Survey reveals copycat branding is increasing problem for food manufacturers

Labels and Labeling thumbnail

Plagiarism and copycat branding by retailers and rival brand owners is an increasing problem for brands according to research released by Jones Knowles Ritchie, the UK’s largest packaging design agency.


The research reveals that 60 per cent of those interviewed agreed that plagiarism by competitors is much worse today than it was five years ago. The research also highlights that commoditization of brands is the biggest threat to businesses, with 56 per cent of respondents being in agreement.


The survey also showed that in the climate of intense competition between brands and retailers, a quarter of marketing managers feel their board believes that cost cutting is more important than building brand equity. This suggests that although there is realization of the value which intangible assets, such as brands, have on overall company performance, and despite recent public comments from grocery retailers that quality is firmly back on the consumer’s agenda, cost cutting is still seen as a prime focus in many organizations.


Andy Knowles, CEO of JKR, said: ‘Copycat branding never went away - but now it is more insidious. We have always seen brands aping other brand’s ideas, that is in the very nature of competition, but the first time we saw copying deployed as a competitive tactic was when we saw some retailers emulating brand leader’s identities in order to drive own label sales. What we are seeing now that is new and a sign of the growing strength of retail brands, is some retailers actually copying own label. It seems that it is dog eat dog, with the supermarkets starting to plagiarize each other.

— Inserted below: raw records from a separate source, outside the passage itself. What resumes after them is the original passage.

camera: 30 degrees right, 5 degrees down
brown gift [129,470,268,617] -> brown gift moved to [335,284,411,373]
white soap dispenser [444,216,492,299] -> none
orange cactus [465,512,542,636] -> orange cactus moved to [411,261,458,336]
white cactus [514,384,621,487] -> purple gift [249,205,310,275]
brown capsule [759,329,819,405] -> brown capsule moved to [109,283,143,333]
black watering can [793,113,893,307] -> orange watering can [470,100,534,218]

‘While it is clearly important for brands to differentiate themselves in such a competitive marketplace, the critical thing now is to create the attention and interest in the branding itself. Only then will design provide an enduring defense against competition.


‘It is clear that the problem of copycatting is symptomatic of a wider problem of “commoditization” of brands. Commodities are bought on price, but only one product can be the cheapest. The risk for manufacturers is that in order to achieve that status they end up blindly pursuing economy of scale and cutting corners until they undermine the very foundations upon which their brands are built.’